-- Written task --
Once the line holding "Картонная коробка 11х11х5" is found in the entries below, transcribe exactly every line up to and including the one holding "দেবহাটায় শিশুশ্রমমুক্ত ইউনিয়ন ঘোষনা", but leave out the pictures.

======== Records shown

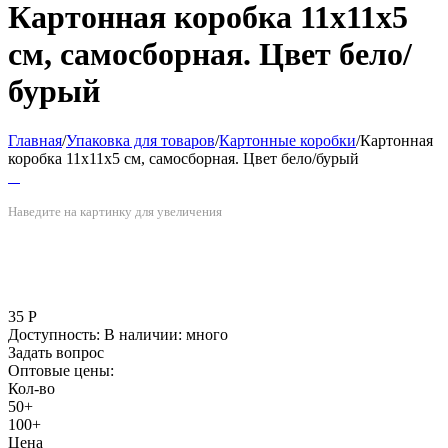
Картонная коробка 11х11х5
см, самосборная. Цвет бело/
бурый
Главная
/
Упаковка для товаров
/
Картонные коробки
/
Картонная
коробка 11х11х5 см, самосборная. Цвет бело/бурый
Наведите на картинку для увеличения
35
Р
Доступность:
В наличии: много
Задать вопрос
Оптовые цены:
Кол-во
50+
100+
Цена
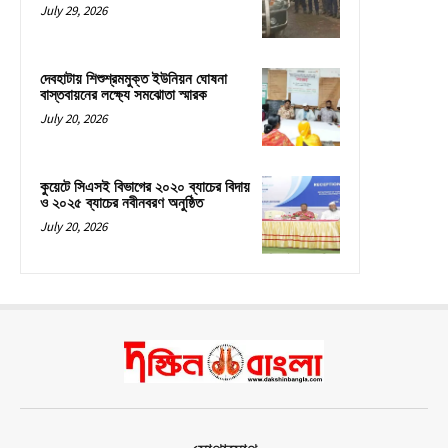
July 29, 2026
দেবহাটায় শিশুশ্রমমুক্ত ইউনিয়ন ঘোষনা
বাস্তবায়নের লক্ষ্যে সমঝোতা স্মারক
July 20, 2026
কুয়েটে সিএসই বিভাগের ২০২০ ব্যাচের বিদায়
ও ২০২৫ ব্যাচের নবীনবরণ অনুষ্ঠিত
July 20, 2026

================
======== Records shown

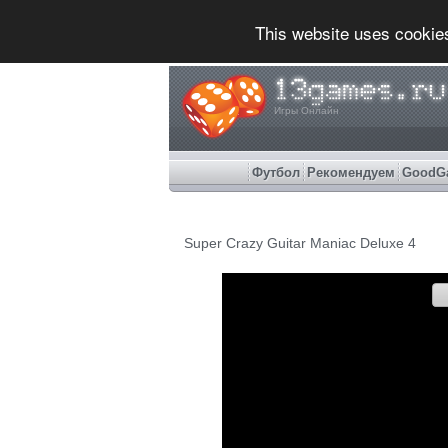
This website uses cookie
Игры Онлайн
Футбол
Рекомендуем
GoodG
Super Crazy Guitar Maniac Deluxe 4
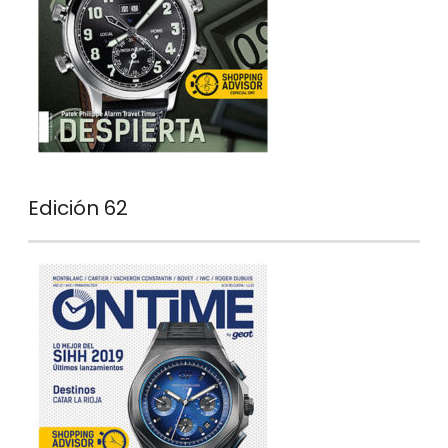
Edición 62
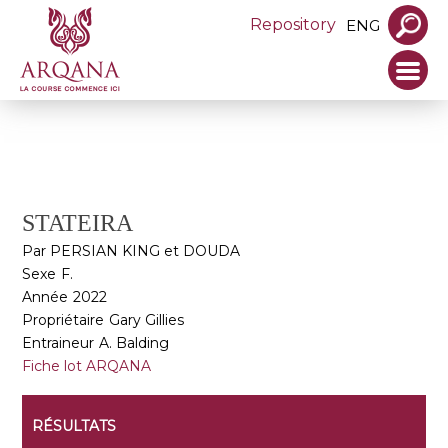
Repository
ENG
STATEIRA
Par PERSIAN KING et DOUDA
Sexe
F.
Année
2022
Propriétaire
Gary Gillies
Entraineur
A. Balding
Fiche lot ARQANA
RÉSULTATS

================

-- Answer to the exercise --
Картонная коробка 11х11х5
см, самосборная. Цвет бело/
бурый
Главная
/
Упаковка для товаров
/
Картонные коробки
/
Картонная
коробка 11х11х5 см, самосборная. Цвет бело/бурый
Наведите на картинку для увеличения
35
Р
Доступность:
В наличии: много
Задать вопрос
Оптовые цены:
Кол-во
50+
100+
Цена
July 29, 2026
দেবহাটায় শিশুশ্রমমুক্ত ইউনিয়ন ঘোষনা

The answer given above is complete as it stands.